__About this task__: Your answer should consist of each line below that contains the string "nádoru".
☆ ☆ ☆ ☆ ☆ ☆ ☆
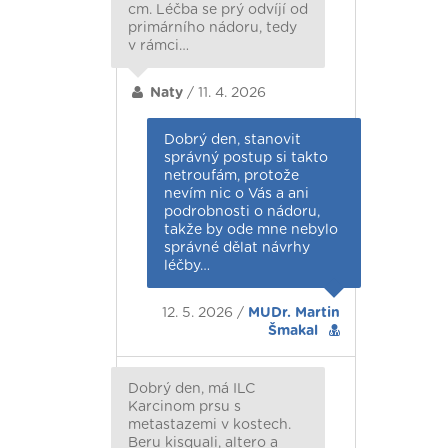
cm. Léčba se prý odvíjí od
primárního nádoru, tedy
v rámci…
Naty
/ 11. 4. 2026
Dobrý den, stanovit
správný postup si takto
netroufám, protože
nevím nic o Vás a ani
podrobnosti o nádoru,
takže by ode mne nebylo
správné dělat návrhy
léčby…
12. 5. 2026 /
MUDr. Martin
Šmakal
Dobrý den, má ILC
Karcinom prsu s
metastazemi v kostech.
Beru kisquali, altero a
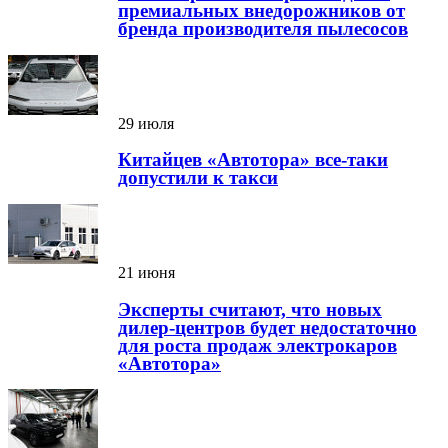
премиальных внедорожников от
бренда производителя пылесосов
29 июля
Китайцев «Автотора» все-таки
допустили к такси
21 июня
Эксперты считают, что новых
дилер-центров будет недостаточно
для роста продаж электрокаров
«Автотора»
☆ ☆ ☆ ☆ ☆ ☆ ☆
__Exercise result__:
primárního nádoru, tedy
podrobnosti o nádoru,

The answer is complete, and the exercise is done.